The Importance of a Business Strategy
As stated earlier, preparation is key to avoiding the pitfalls of business failure, be it internal or external. It is also what gives the entire company direction, from the actions of every frontline employee to the decisions of every executive, so that it all comes together as a unified whole to achieve concrete results. Therefore, coming up with a solid business strategy is of utmost importance.
Unfortunately, business strategies also aren’t immune to failing. This is caused by mistakes in the creation of the strategy itself or in its implementation.
- Blunders in Creating a Strategy
A business strategy is more of a general guide for a company’s direction, so the focus should be on the big picture, not on minor details. It should also have a clear understanding of both customers and competitors, knowing what the former wants, and knowing the strengths and weaknesses of the latter. It should also take into account every other external factor mentioned earlier.
- Blunders in Implementing a Strategy
The biggest problem in strategy implementation is failing to communicate clearly with the rest of the company’s workers. They need to know exactly what their roles are in going forward with the strategy, and they have to be informed of the changes. Giving them incentives that line up with the strategy is just as necessary, as those incentives will be their driving force for increased productivity.
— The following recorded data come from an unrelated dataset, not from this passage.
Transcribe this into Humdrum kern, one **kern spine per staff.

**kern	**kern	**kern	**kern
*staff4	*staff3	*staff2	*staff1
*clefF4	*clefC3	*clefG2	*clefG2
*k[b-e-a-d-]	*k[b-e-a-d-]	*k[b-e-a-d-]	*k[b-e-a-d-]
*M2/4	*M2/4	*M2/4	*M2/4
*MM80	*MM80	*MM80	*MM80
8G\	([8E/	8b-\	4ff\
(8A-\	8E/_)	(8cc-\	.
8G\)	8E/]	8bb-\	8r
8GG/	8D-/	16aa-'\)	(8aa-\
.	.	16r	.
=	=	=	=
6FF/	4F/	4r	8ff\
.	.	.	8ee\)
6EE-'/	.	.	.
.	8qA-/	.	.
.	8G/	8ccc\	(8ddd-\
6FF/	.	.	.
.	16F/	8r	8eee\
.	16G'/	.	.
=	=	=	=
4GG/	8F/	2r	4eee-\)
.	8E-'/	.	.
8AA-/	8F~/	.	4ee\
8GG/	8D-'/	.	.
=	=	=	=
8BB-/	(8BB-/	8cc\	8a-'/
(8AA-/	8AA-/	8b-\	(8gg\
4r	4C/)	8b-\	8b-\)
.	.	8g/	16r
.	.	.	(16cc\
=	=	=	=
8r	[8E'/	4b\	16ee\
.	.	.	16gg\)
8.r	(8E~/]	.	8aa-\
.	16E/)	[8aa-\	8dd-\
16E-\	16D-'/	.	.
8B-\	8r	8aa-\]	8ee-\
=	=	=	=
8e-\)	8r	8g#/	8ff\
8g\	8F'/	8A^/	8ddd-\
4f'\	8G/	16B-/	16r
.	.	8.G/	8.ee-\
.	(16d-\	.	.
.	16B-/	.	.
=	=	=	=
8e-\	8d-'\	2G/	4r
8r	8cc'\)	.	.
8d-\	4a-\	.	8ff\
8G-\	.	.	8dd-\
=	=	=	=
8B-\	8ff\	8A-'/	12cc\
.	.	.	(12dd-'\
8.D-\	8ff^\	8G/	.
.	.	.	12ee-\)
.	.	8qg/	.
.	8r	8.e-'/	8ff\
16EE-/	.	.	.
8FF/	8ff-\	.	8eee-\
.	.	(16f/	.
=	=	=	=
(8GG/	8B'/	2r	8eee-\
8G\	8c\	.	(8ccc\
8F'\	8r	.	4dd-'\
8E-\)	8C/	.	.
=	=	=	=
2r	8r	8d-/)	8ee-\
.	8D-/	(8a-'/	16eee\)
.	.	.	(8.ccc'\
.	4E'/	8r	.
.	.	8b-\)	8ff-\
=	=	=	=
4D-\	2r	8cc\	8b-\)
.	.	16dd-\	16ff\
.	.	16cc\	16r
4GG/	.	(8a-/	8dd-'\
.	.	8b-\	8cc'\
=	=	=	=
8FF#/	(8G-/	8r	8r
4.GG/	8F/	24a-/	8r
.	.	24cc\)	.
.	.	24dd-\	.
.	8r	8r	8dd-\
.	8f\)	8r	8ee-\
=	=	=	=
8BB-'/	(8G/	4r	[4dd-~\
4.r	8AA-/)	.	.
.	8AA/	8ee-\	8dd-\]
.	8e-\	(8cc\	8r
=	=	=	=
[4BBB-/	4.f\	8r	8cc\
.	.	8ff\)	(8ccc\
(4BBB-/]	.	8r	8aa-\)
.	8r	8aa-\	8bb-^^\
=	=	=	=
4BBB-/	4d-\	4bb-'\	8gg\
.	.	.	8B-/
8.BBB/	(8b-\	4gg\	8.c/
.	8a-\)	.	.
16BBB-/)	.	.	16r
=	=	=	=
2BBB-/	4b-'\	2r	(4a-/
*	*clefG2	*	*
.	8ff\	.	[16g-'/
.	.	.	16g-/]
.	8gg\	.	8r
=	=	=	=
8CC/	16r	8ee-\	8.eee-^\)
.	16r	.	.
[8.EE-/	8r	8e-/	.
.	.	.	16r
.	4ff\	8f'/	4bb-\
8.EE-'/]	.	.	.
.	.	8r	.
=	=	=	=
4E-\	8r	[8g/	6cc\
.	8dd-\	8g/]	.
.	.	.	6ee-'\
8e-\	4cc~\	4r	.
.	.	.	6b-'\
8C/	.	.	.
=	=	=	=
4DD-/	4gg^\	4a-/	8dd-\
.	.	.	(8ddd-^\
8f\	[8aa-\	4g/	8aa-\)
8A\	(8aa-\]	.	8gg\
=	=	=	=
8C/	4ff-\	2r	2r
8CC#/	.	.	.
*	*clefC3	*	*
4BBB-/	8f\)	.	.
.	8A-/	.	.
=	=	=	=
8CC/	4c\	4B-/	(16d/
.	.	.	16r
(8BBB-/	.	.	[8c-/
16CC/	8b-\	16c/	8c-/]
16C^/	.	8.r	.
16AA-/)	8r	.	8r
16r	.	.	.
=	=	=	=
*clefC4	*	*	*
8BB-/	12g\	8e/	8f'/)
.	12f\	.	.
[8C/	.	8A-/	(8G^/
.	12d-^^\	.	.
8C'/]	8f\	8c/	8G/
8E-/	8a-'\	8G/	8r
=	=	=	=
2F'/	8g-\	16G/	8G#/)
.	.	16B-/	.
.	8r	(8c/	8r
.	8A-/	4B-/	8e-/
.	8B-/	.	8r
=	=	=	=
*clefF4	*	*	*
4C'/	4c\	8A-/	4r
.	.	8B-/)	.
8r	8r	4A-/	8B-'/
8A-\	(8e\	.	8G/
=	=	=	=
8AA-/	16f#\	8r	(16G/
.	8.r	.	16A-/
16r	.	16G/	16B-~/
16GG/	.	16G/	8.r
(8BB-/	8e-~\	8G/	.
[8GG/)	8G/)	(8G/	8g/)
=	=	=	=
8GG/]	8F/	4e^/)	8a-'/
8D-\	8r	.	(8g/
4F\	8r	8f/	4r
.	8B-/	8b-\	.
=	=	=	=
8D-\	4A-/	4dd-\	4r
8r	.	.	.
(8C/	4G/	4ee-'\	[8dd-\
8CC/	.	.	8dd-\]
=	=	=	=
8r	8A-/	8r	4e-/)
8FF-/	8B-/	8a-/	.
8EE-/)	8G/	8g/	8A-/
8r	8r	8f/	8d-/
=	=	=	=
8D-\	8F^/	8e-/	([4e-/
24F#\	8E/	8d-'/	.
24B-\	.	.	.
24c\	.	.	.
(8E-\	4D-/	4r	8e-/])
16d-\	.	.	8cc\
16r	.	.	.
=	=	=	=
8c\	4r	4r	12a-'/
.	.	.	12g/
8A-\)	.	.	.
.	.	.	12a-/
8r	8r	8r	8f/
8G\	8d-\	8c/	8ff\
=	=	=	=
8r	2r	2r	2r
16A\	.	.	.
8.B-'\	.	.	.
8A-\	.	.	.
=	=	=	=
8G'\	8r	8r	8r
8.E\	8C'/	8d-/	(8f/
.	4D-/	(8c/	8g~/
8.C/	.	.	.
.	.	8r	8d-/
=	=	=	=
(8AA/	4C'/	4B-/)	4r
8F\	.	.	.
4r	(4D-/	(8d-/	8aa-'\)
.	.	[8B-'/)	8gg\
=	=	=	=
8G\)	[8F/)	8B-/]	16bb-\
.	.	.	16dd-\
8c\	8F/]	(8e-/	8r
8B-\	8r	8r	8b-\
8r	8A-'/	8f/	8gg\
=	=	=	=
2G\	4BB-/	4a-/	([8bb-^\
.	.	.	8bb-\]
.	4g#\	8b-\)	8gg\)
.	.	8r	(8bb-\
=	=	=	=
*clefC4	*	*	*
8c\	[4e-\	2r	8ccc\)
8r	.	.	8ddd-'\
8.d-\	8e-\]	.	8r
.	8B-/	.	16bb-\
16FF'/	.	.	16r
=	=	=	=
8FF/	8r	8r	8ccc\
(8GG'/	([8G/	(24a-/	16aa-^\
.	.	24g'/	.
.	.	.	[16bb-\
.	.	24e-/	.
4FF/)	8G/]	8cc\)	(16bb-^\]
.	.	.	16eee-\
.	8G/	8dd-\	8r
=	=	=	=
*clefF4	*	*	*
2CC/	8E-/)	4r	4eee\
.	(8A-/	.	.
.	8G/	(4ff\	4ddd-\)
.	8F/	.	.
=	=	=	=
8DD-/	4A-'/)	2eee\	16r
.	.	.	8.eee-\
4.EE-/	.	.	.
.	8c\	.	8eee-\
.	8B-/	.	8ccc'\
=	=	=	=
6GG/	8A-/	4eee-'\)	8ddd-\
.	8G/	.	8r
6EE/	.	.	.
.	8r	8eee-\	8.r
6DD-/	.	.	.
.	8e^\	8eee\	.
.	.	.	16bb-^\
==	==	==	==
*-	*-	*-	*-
The Importance of Marketing
Part of a good business strategy is a marketing plan that focuses on the customers. Of course, the company must first know who its customers are. This includes knowing their interests, their culture, their purchasing methods and behaviors, and more. The marketing plan should also be able to speak to its target audience in the “language” that they understand. Fortunately, this is much easier to do nowadays with the popularity of social media.
The Power of Social Media Marketing
Social media platforms such as Facebook and Twitter allow businesses and customers to interact directly. This leads to a greater knowledge of the business’ target audience, as it can instantly find out what they like and don’t like about the business’ products or services.
With these social media sites’ immense user bases spanning over hundreds of millions of interconnected people, there will always be a group of people businesses can market to. The endless stream of activity between all these people also lends itself to content going viral, and that includes marketing materials businesses create. By engaging with them through activities such as promotional contests and events, they can be unofficial members of the marketing team by spreading word about the business to their own networks.
What makes it even more effective is that it is virtually free while potentially having endless returns. There is no fee in registering pages in Facebook or creating accounts on Twitter. There also isn’t a need to be constantly spending on having marketing materials online for an unlimited amount of time.
It bears repeating that one of the best ways to prevent business failure is through meticulous preparation. This means developing a sound business strategy that takes into consideration every possible factor, from the company itself to its field of industry and its relation to society. With that, a business can move forward in confidence.